AVAILABLE DATA –

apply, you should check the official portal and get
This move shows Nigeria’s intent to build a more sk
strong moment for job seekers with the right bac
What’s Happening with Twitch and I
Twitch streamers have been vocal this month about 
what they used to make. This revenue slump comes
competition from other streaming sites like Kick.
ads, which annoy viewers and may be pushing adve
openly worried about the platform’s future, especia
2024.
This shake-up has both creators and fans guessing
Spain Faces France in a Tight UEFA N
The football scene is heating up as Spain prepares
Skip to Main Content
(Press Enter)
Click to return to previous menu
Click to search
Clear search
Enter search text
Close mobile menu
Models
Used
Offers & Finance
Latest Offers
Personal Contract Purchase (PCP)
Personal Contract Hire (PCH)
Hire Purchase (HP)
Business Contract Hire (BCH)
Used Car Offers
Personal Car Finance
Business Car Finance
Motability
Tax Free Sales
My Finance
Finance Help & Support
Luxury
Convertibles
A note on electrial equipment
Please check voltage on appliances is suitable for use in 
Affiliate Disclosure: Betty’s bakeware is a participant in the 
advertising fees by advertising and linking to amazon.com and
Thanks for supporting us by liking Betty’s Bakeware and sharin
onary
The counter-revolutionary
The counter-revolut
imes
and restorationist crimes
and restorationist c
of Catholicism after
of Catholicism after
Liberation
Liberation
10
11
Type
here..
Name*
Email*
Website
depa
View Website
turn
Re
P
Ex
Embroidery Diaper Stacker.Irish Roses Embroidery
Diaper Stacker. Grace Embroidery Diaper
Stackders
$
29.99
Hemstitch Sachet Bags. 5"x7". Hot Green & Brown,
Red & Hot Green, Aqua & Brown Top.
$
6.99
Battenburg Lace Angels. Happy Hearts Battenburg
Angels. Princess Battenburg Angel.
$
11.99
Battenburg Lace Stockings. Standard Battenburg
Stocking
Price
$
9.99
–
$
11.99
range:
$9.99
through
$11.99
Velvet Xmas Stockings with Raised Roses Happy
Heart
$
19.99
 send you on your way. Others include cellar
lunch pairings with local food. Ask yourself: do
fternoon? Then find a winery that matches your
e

INSTRUCTION –
For every line in the entries above that contains "Happy", add one to a count, and give that number by itself.

RESPONSE AREA –
2